• Given text
Uber’s prospects may not be as bright as its current 60bn$ valuation implies. Travis Kalanick, the company’s CEO, has once said that if Tesla cars are autonomous by 2020, he wants to buy all 500,000 that are expected to be produced. The problem though may not be with availability of the autonomous vehicles, but that Tesla won’t sell.
In a recently released strategy note describing the company’s plans for the next decade Tesla CEO Elon Musk stated:
“You will also be able to add your (VK: autonomous) car to the Tesla shared fleet just by tapping a button on the Tesla phone app and have it generate income for you while you’re at work or on vacation <…> In cities where demand exceeds the supply of customer-owned cars, Tesla will operate its own fleet, ensuring you can always hail a ride from us no matter where you are”.
It looks like Tesla is going to compete with Uber, and possibly replace it.
Uber’s investment case is based on the following tenets: 1) staying a leading transportation network company (taking market share from the traditional players, and being one of the best among the new ones), 2) low capital intensity (Uber does not own vehicles), and 3) high margins and profitability. To justify current valuation of about 60bn$+ Uber cannot afford to lose any of those three characteristics. But if the (not so distant) future of transportation is indeed autonomous, they are more likely to keep only two. Any two in fact.
Scenario A. Uber stays a network of human-driven vehicles. New players (like Tesla, or Apple) come and, offering customers a better experience, make Uber obsolete. In this scenario keeping 2 and 3 leads to losing 1.

• Written request 1
Reproduce the full text about Uber and Tesla word for word.
• Written request 2
Put the lines of the entries below into a JSON list of strings, one string per line and blank lines omitted, covering only the part that opens with the line containing "state / province: Massachusetts" and runs through the end of the entries.

• Dataset content
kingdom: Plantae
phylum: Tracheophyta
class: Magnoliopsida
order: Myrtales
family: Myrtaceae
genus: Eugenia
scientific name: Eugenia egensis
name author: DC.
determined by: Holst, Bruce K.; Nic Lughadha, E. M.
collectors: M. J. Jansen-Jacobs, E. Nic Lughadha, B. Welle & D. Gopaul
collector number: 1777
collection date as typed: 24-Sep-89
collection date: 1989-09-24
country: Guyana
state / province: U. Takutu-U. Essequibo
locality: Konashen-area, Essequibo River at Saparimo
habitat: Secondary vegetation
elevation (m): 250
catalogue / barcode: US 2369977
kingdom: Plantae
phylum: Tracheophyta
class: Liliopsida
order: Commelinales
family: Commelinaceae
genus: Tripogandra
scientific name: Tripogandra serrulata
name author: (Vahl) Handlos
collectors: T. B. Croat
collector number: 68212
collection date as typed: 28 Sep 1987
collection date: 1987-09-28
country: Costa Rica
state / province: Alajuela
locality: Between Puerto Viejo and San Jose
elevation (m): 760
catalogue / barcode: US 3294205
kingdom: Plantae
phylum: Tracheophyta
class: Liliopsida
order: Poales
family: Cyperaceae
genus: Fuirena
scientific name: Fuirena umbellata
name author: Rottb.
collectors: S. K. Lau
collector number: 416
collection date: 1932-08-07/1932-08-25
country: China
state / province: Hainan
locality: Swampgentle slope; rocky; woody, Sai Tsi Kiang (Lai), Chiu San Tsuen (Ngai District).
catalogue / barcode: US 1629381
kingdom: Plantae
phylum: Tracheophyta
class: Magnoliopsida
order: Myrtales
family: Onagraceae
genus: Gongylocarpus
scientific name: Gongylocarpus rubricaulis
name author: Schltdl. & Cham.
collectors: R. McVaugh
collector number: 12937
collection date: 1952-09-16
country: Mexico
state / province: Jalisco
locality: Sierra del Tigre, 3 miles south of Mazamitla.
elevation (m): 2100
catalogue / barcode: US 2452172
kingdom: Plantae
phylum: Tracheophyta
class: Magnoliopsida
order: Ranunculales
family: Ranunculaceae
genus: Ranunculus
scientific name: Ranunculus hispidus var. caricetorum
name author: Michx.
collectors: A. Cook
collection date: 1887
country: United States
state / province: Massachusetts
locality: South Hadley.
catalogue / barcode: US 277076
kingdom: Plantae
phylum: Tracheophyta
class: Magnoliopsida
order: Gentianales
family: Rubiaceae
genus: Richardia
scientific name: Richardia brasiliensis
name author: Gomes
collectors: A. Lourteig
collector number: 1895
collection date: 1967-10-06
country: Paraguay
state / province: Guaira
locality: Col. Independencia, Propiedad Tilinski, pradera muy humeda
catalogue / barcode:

• Task output 1
Uber’s prospects may not be as bright as its current 60bn$ valuation implies. Travis Kalanick, the company’s CEO, has once said that if Tesla cars are autonomous by 2020, he wants to buy all 500,000 that are expected to be produced. The problem though may not be with availability of the autonomous vehicles, but that Tesla won’t sell.
In a recently released strategy note describing the company’s plans for the next decade Tesla CEO Elon Musk stated:
“You will also be able to add your (VK: autonomous) car to the Tesla shared fleet just by tapping a button on the Tesla phone app and have it generate income for you while you’re at work or on vacation <…> In cities where demand exceeds the supply of customer-owned cars, Tesla will operate its own fleet, ensuring you can always hail a ride from us no matter where you are”.
It looks like Tesla is going to compete with Uber, and possibly replace it.
Uber’s investment case is based on the following tenets: 1) staying a leading transportation network company (taking market share from the traditional players, and being one of the best among the new ones), 2) low capital intensity (Uber does not own vehicles), and 3) high margins and profitability. To justify current valuation of about 60bn$+ Uber cannot afford to lose any of those three characteristics. But if the (not so distant) future of transportation is indeed autonomous, they are more likely to keep only two. Any two in fact.
Scenario A. Uber stays a network of human-driven vehicles. New players (like Tesla, or Apple) come and, offering customers a better experience, make Uber obsolete. In this scenario keeping 2 and 3 leads to losing 1.

• Task output 2
[
  "state / province: Massachusetts",
  "locality: South Hadley.",
  "catalogue / barcode: US 277076",
  "kingdom: Plantae",
  "phylum: Tracheophyta",
  "class: Magnoliopsida",
  "order: Gentianales",
  "family: Rubiaceae",
  "genus: Richardia",
  "scientific name: Richardia brasiliensis",
  "name author: Gomes",
  "collectors: A. Lourteig",
  "collector number: 1895",
  "collection date: 1967-10-06",
  "country: Paraguay",
  "state / province: Guaira",
  "locality: Col. Independencia, Propiedad Tilinski, pradera muy humeda",
  "catalogue / barcode:"
]